Stilistisch nutzt Schiller eine Vielzahl von poetischen Mitteln, um die Themen und Botschaften des Gedichts zu verstärken:
- Symbolik: Die Glocke selbst ist das zentrale Symbol des Gedichts. Sie steht für Gemeinschaft, Harmonie und den Lebenszyklus. Ihre Herstellung und ihr Klang werden mit den verschiedenen Phasen des menschlichen Lebens assoziiert.
- Metaphern: Schiller setzt Metaphern wie „Flamme“ für Leidenschaft oder „Form“ für die Struktur des Lebens ein.
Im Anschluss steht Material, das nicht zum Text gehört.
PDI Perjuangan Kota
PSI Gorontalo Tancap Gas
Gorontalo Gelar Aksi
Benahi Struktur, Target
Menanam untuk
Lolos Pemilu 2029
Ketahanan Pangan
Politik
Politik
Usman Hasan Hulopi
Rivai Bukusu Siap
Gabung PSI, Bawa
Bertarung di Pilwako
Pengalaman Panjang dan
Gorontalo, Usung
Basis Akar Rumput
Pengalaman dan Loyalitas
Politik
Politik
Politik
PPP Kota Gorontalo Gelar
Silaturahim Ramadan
Diese verdeutlichen die Verbindung zwischen dem handwerklichen Prozess und der menschlichen Existenz.
- Personifikation: Naturphänomene und abstrakte Begriffe werden vermenschlicht, beispielsweise „Die Flamme schweigt“ oder „Der Strom zürnt“, um die Lebendigkeit und Dramatik zu erhöhen.
- Reimschema: Das Gedicht nutzt überwiegend Paarreime (AABB), um die Harmonie und Ordnung zu unterstreichen. An einigen Stellen wird das Schema durch freie Verse aufgelockert, was die Dynamik und den Übergang zwischen verschiedenen Themen betont.
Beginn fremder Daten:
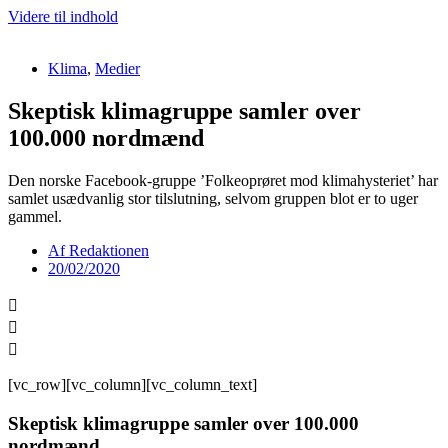
Videre til indhold
Klima
,
Medier
Skeptisk klimagruppe samler over
100.000 nordmænd
Den norske Facebook-gruppe ’Folkeoprøret mod klimahysteriet’ har
samlet usædvanlig stor tilslutning, selvom gruppen blot er to uger
gammel.
Af
Redaktionen
20/02/2020
[vc_row][vc_column][vc_column_text]
Skeptisk klimagruppe samler over 100.000
nordmænd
- Klangmalerei: Der Klang der Glocke wird durch lautmalerische Elemente wie den Wechsel von kurzen und langen Versen, Wiederholungen und rhythmischen Variationen nachempfunden.
- Kontraste: Schiller arbeitet mit Gegensätzen wie „Liebe und Leid“, „Friede und Krieg“ oder „Aufbau und Zerstörung“, um die Vielschichtigkeit des menschlichen Lebens darzustellen.
Der hymnische Stil und die bildhafte Sprache verleihen dem Gedicht eine feierliche und erhabene Atmosphäre. Durch die Kombination von künstlerischer Gestaltung und philosophischer Tiefe wird "Die Glocke" zu einem einzigartigen Werk, das sowohl das Handwerk als auch die menschliche Existenz poetisch würdigt.